== Exercise prompt ==
In the listing below, count the lines containing the string "parent". Reply with that number only.
--- Listed entries Enclosed Below ---
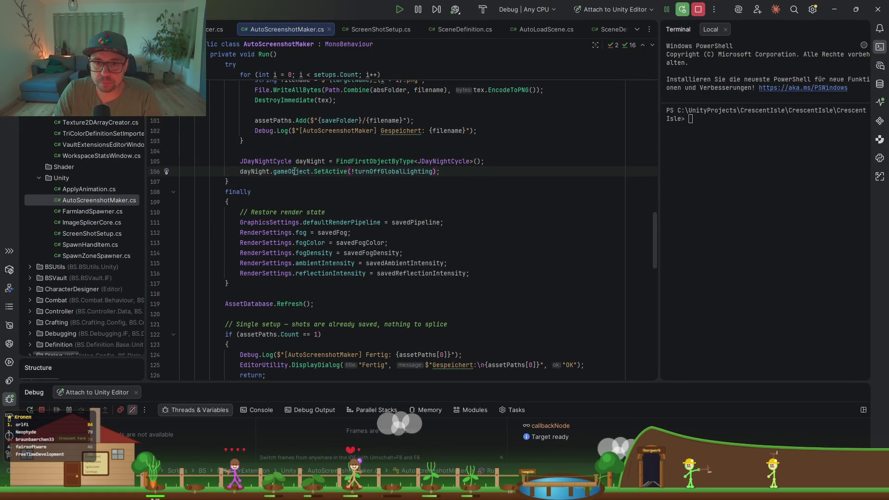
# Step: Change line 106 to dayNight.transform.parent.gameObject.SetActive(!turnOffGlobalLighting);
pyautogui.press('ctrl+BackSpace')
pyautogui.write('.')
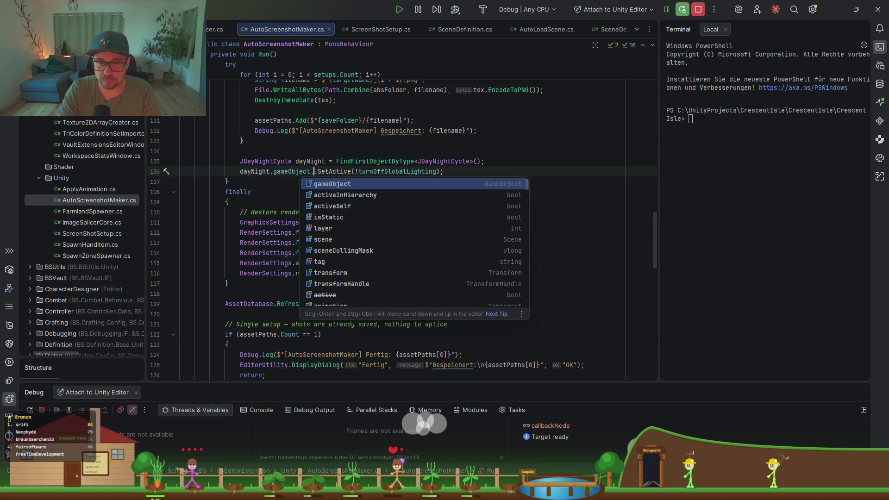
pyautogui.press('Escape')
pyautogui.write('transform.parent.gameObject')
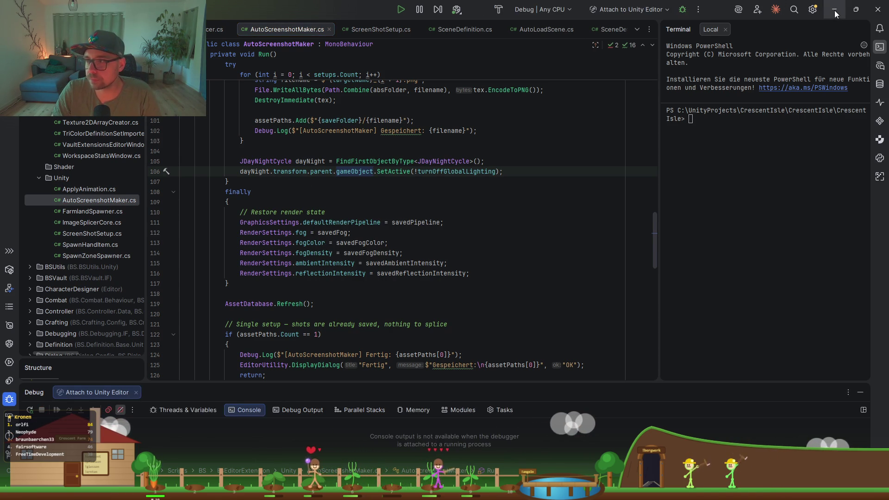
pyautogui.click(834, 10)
--- End of Enclosed Listed entries ---
== Exercise result ==
2